Once a day, catch yourself making excuses and consciously choose to do the right thing, instead.
- When you say Asher Yatzar, you usually start walking away before finishing the bracha. You tell yourself: “I have to rush and get back to work / start washing the dishes / make a phone call, so I don’t have time to stand here and focus on the bracha.” Instead, connect to your inner sense of Temimus and tell yourself: “I know that the most important thing right now is to focus while I say asher yatzar. My work/dishes/phone call can wait 20 seconds and nothing truly terrible will happen.”
- When you are at work, you sometimes spend time taking care of your personal business. You reason to yourself: “It doesn’t really matter because everyone else does it, so it can’t be that my boss expects me to work 100% of the time…” Instead, listen to your inner voice of Temimus and focus on doing only work during business hours.
- When walking into a building, you sometimes don’t hold the door open for the person behind you because you think, “I’m in a rush; I have important things to do.” Instead, acknowledge that holding the door will take just 2 seconds and will enable you to make a kiddush Hashem and brighten someone’s day.
- On Shabbos or Yom Tov, you tend to indulge in many unhealthy foods, thinking that this gives you Oneg Shabbos / Simchas Yuntif. Instead, listen to your inner voice of Temimus and recognize that Hashem wants you to be healthy so that you will have energy to serve Him. Stop eating the food when you know you have gone too far.
- Which set of commandments comes right before the commandment in the Torah to be “tamim”? (See Devarim 18:13)
- How does Rashi explain what “tamim” means in Devarim 18:13?
- To whom did Hashem say, “Walk before Me, and be Tamim” (Bereishis 17:1)?
- How does Rashi explain the meaning of “Tamim” in the above passuk? (Give at least 1 of Rashi’s 3 explanations.)
- Who was called “Ish Tzaddik Tamim – a righteous and Tamim man”? (Bereishis 6:9)
- Which person said that Hashem is “Tamim” in Shmuel II Chapter 22?
Questions to Ponder
- The Midrash says that Moshe Rabbeinu acted with Temimus when he was praying on behalf of Sodom, asking Hashem not to destroy the city of Sodom. How was this an act of Temimus?

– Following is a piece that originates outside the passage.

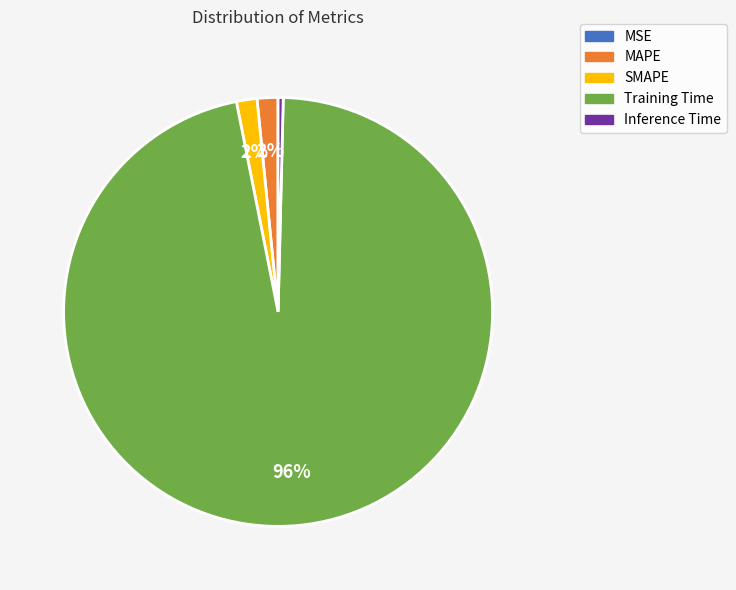

Is the sum of MAPE and Inference Time greater than half?

No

- The Gemara says: “Anyone who makes himself Tamim, Hashem will be Tamim with him.” (Nedarim 31b) What do you think it means for Hashem to be “Tamim” with a person?
- The passuk says “Tamim Tihiyeh Im Hashem Elokecha – Be Tamim with Hashem.” (Devarim 18:13) What do you think it means to be tamim WITH Hashem?
- Sometimes “temima” means “complete” – such as the Para Aduma which was called “temima” because it was completely red. (Rashi on Bamidbar 19:2) What do you think is the difference between being “tamim” and being “shaleim” (complete)?